Extracted records:
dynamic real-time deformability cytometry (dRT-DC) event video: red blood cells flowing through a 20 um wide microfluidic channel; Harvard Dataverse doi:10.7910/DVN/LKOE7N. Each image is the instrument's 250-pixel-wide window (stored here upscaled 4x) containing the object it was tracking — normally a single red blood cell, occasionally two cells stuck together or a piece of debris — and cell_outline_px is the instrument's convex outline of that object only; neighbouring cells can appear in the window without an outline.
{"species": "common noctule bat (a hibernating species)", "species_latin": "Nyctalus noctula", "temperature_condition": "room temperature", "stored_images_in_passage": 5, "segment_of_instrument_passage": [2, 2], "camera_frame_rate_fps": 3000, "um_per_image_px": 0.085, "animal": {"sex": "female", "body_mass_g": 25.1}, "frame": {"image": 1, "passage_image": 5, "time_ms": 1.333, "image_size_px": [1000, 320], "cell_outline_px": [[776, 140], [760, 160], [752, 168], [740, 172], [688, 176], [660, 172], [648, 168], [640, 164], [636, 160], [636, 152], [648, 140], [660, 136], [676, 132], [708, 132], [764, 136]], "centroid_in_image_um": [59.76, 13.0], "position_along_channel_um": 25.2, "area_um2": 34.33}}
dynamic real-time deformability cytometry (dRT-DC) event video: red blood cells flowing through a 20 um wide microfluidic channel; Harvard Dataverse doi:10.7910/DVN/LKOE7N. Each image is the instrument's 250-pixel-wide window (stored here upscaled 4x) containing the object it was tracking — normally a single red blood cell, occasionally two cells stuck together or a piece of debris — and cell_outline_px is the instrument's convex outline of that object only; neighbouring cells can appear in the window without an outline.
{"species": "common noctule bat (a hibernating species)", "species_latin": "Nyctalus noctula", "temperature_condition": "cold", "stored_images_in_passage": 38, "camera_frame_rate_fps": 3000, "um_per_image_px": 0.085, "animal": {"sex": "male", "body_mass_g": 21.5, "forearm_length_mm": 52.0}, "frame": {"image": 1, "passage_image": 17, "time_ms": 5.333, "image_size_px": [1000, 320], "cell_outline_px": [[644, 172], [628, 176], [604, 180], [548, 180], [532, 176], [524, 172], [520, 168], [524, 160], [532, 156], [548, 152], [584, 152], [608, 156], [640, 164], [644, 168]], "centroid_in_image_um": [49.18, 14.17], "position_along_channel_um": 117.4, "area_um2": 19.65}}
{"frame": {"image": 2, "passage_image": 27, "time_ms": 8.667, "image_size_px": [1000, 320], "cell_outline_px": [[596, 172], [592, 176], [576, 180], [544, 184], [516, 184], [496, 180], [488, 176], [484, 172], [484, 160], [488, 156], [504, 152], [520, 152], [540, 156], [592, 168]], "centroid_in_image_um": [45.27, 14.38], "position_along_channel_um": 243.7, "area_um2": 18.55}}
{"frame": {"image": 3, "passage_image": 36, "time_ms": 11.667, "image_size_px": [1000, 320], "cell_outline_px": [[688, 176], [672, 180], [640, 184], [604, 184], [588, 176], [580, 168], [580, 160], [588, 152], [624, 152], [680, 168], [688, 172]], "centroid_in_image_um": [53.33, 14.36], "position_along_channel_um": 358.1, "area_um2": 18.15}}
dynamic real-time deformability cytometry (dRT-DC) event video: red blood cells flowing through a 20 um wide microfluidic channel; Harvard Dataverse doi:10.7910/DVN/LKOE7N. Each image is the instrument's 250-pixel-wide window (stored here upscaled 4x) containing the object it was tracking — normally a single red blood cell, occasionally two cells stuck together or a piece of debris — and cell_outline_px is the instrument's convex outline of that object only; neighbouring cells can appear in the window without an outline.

Stated problem:
Copy out each record from above, exactly.

Answer for the task:
dynamic real-time deformability cytometry (dRT-DC) event video: red blood cells flowing through a 20 um wide microfluidic channel; Harvard Dataverse doi:10.7910/DVN/LKOE7N. Each image is the instrument's 250-pixel-wide window (stored here upscaled 4x) containing the object it was tracking — normally a single red blood cell, occasionally two cells stuck together or a piece of debris — and cell_outline_px is the instrument's convex outline of that object only; neighbouring cells can appear in the window without an outline.
{"species": "common noctule bat (a hibernating species)", "species_latin": "Nyctalus noctula", "temperature_condition": "room temperature", "stored_images_in_passage": 5, "segment_of_instrument_passage": [2, 2], "camera_frame_rate_fps": 3000, "um_per_image_px": 0.085, "animal": {"sex": "female", "body_mass_g": 25.1}, "frame": {"image": 1, "passage_image": 5, "time_ms": 1.333, "image_size_px": [1000, 320], "cell_outline_px": [[776, 140], [760, 160], [752, 168], [740, 172], [688, 176], [660, 172], [648, 168], [640, 164], [636, 160], [636, 152], [648, 140], [660, 136], [676, 132], [708, 132], [764, 136]], "centroid_in_image_um": [59.76, 13.0], "position_along_channel_um": 25.2, "area_um2": 34.33}}
dynamic real-time deformability cytometry (dRT-DC) event video: red blood cells flowing through a 20 um wide microfluidic channel; Harvard Dataverse doi:10.7910/DVN/LKOE7N. Each image is the instrument's 250-pixel-wide window (stored here upscaled 4x) containing the object it was tracking — normally a single red blood cell, occasionally two cells stuck together or a piece of debris — and cell_outline_px is the instrument's convex outline of that object only; neighbouring cells can appear in the window without an outline.
{"species": "common noctule bat (a hibernating species)", "species_latin": "Nyctalus noctula", "temperature_condition": "cold", "stored_images_in_passage": 38, "camera_frame_rate_fps": 3000, "um_per_image_px": 0.085, "animal": {"sex": "male", "body_mass_g": 21.5, "forearm_length_mm": 52.0}, "frame": {"image": 1, "passage_image": 17, "time_ms": 5.333, "image_size_px": [1000, 320], "cell_outline_px": [[644, 172], [628, 176], [604, 180], [548, 180], [532, 176], [524, 172], [520, 168], [524, 160], [532, 156], [548, 152], [584, 152], [608, 156], [640, 164], [644, 168]], "centroid_in_image_um": [49.18, 14.17], "position_along_channel_um": 117.4, "area_um2": 19.65}}
{"frame": {"image": 2, "passage_image": 27, "time_ms": 8.667, "image_size_px": [1000, 320], "cell_outline_px": [[596, 172], [592, 176], [576, 180], [544, 184], [516, 184], [496, 180], [488, 176], [484, 172], [484, 160], [488, 156], [504, 152], [520, 152], [540, 156], [592, 168]], "centroid_in_image_um": [45.27, 14.38], "position_along_channel_um": 243.7, "area_um2": 18.55}}
{"frame": {"image": 3, "passage_image": 36, "time_ms": 11.667, "image_size_px": [1000, 320], "cell_outline_px": [[688, 176], [672, 180], [640, 184], [604, 184], [588, 176], [580, 168], [580, 160], [588, 152], [624, 152], [680, 168], [688, 172]], "centroid_in_image_um": [53.33, 14.36], "position_along_channel_um": 358.1, "area_um2": 18.15}}
dynamic real-time deformability cytometry (dRT-DC) event video: red blood cells flowing through a 20 um wide microfluidic channel; Harvard Dataverse doi:10.7910/DVN/LKOE7N. Each image is the instrument's 250-pixel-wide window (stored here upscaled 4x) containing the object it was tracking — normally a single red blood cell, occasionally two cells stuck together or a piece of debris — and cell_outline_px is the instrument's convex outline of that object only; neighbouring cells can appear in the window without an outline.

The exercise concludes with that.